_Exercise goal_
Copy every line of text in the data below word for word, leaving the pictures out of your answer.

_Provided entries_
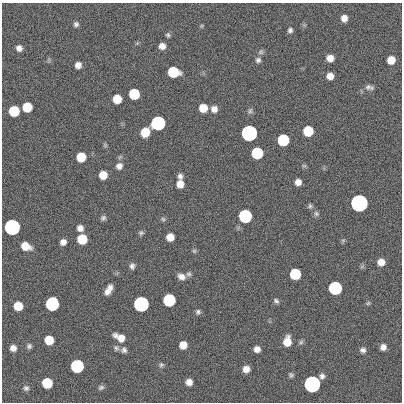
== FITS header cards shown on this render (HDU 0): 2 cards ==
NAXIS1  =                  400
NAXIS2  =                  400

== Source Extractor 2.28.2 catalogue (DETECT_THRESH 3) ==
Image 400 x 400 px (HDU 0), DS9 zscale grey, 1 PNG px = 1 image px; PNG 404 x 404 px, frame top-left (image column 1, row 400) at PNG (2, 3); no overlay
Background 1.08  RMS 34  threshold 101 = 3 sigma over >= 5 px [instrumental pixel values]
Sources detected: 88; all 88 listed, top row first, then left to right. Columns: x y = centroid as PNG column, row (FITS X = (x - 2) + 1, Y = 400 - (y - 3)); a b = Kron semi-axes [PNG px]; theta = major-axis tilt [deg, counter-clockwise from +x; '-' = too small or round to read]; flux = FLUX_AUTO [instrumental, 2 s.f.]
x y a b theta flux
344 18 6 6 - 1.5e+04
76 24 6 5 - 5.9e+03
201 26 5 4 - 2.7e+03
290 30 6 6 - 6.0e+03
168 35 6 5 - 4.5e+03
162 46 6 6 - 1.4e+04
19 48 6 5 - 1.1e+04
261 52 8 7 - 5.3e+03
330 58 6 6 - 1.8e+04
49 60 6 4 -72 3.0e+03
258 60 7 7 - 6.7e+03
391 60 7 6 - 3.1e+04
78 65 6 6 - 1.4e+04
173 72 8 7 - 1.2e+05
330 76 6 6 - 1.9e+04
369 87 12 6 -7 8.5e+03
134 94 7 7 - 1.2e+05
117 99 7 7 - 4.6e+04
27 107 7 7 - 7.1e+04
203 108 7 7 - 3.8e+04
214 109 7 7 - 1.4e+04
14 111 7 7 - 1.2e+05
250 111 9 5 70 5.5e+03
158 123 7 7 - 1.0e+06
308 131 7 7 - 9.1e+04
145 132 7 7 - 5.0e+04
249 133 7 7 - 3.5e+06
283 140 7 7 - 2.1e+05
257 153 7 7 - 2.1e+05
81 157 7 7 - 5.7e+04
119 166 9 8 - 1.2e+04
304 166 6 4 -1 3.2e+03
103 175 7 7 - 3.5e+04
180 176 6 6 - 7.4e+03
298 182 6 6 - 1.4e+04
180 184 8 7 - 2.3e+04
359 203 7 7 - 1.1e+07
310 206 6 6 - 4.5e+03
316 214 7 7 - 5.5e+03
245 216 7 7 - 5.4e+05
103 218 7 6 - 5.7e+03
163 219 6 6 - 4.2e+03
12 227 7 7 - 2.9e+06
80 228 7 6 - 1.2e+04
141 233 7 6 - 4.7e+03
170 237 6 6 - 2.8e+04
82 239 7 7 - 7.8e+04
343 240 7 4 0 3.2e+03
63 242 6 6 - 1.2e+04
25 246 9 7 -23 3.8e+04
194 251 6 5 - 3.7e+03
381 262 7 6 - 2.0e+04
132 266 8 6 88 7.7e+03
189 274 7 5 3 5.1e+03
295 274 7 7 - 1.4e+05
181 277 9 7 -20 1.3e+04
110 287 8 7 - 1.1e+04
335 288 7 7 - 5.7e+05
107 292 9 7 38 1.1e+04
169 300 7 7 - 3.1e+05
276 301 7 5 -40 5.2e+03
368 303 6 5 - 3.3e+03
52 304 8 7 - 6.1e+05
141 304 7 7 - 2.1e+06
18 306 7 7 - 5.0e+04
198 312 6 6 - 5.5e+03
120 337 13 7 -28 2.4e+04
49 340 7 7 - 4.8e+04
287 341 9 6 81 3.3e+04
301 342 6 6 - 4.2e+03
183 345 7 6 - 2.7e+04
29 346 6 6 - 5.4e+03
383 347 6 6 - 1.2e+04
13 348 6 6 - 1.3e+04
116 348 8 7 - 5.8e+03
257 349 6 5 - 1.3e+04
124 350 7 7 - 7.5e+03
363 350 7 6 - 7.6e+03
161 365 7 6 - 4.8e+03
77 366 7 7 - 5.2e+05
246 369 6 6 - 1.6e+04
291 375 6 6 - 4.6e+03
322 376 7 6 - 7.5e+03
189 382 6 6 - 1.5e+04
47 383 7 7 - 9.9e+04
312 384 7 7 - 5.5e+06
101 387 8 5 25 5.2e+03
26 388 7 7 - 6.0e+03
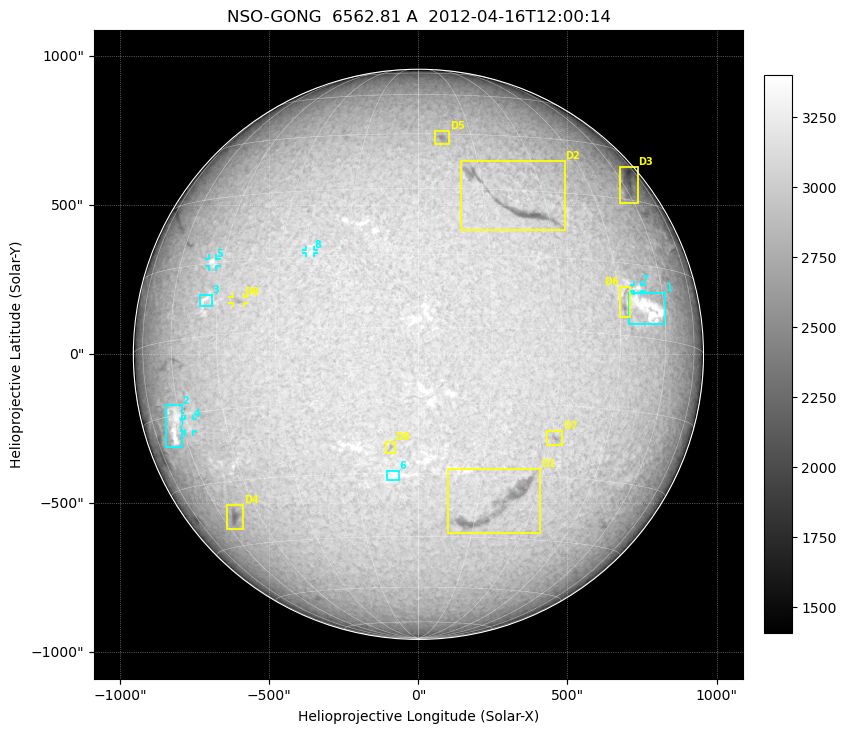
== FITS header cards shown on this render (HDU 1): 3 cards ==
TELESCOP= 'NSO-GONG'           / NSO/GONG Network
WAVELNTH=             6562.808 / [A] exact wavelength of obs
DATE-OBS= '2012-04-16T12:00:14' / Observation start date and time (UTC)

_Result below_
== FITS header cards shown on this render (HDU 0): 2 cards ==
NAXIS1  =                  400
NAXIS2  =                  400

== Source Extractor 2.28.2 catalogue (DETECT_THRESH 3) ==
Image 400 x 400 px (HDU 0), DS9 zscale grey, 1 PNG px = 1 image px; PNG 404 x 404 px, frame top-left (image column 1, row 400) at PNG (2, 3); no overlay
Background 1.08  RMS 34  threshold 101 = 3 sigma over >= 5 px [instrumental pixel values]
Sources detected: 88; all 88 listed, top row first, then left to right. Columns: x y = centroid as PNG column, row (FITS X = (x - 2) + 1, Y = 400 - (y - 3)); a b = Kron semi-axes [PNG px]; theta = major-axis tilt [deg, counter-clockwise from +x; '-' = too small or round to read]; flux = FLUX_AUTO [instrumental, 2 s.f.]
x y a b theta flux
344 18 6 6 - 1.5e+04
76 24 6 5 - 5.9e+03
201 26 5 4 - 2.7e+03
290 30 6 6 - 6.0e+03
168 35 6 5 - 4.5e+03
162 46 6 6 - 1.4e+04
19 48 6 5 - 1.1e+04
261 52 8 7 - 5.3e+03
330 58 6 6 - 1.8e+04
49 60 6 4 -72 3.0e+03
258 60 7 7 - 6.7e+03
391 60 7 6 - 3.1e+04
78 65 6 6 - 1.4e+04
173 72 8 7 - 1.2e+05
330 76 6 6 - 1.9e+04
369 87 12 6 -7 8.5e+03
134 94 7 7 - 1.2e+05
117 99 7 7 - 4.6e+04
27 107 7 7 - 7.1e+04
203 108 7 7 - 3.8e+04
214 109 7 7 - 1.4e+04
14 111 7 7 - 1.2e+05
250 111 9 5 70 5.5e+03
158 123 7 7 - 1.0e+06
308 131 7 7 - 9.1e+04
145 132 7 7 - 5.0e+04
249 133 7 7 - 3.5e+06
283 140 7 7 - 2.1e+05
257 153 7 7 - 2.1e+05
81 157 7 7 - 5.7e+04
119 166 9 8 - 1.2e+04
304 166 6 4 -1 3.2e+03
103 175 7 7 - 3.5e+04
180 176 6 6 - 7.4e+03
298 182 6 6 - 1.4e+04
180 184 8 7 - 2.3e+04
359 203 7 7 - 1.1e+07
310 206 6 6 - 4.5e+03
316 214 7 7 - 5.5e+03
245 216 7 7 - 5.4e+05
103 218 7 6 - 5.7e+03
163 219 6 6 - 4.2e+03
12 227 7 7 - 2.9e+06
80 228 7 6 - 1.2e+04
141 233 7 6 - 4.7e+03
170 237 6 6 - 2.8e+04
82 239 7 7 - 7.8e+04
343 240 7 4 0 3.2e+03
63 242 6 6 - 1.2e+04
25 246 9 7 -23 3.8e+04
194 251 6 5 - 3.7e+03
381 262 7 6 - 2.0e+04
132 266 8 6 88 7.7e+03
189 274 7 5 3 5.1e+03
295 274 7 7 - 1.4e+05
181 277 9 7 -20 1.3e+04
110 287 8 7 - 1.1e+04
335 288 7 7 - 5.7e+05
107 292 9 7 38 1.1e+04
169 300 7 7 - 3.1e+05
276 301 7 5 -40 5.2e+03
368 303 6 5 - 3.3e+03
52 304 8 7 - 6.1e+05
141 304 7 7 - 2.1e+06
18 306 7 7 - 5.0e+04
198 312 6 6 - 5.5e+03
120 337 13 7 -28 2.4e+04
49 340 7 7 - 4.8e+04
287 341 9 6 81 3.3e+04
301 342 6 6 - 4.2e+03
183 345 7 6 - 2.7e+04
29 346 6 6 - 5.4e+03
383 347 6 6 - 1.2e+04
13 348 6 6 - 1.3e+04
116 348 8 7 - 5.8e+03
257 349 6 5 - 1.3e+04
124 350 7 7 - 7.5e+03
363 350 7 6 - 7.6e+03
161 365 7 6 - 4.8e+03
77 366 7 7 - 5.2e+05
246 369 6 6 - 1.6e+04
291 375 6 6 - 4.6e+03
322 376 7 6 - 7.5e+03
189 382 6 6 - 1.5e+04
47 383 7 7 - 9.9e+04
312 384 7 7 - 5.5e+06
101 387 8 5 25 5.2e+03
26 388 7 7 - 6.0e+03
== FITS header cards shown on this render (HDU 1): 3 cards ==
TELESCOP= 'NSO-GONG'           / NSO/GONG Network
WAVELNTH=             6562.808 / [A] exact wavelength of obs
DATE-OBS= '2012-04-16T12:00:14' / Observation start date and time (UTC)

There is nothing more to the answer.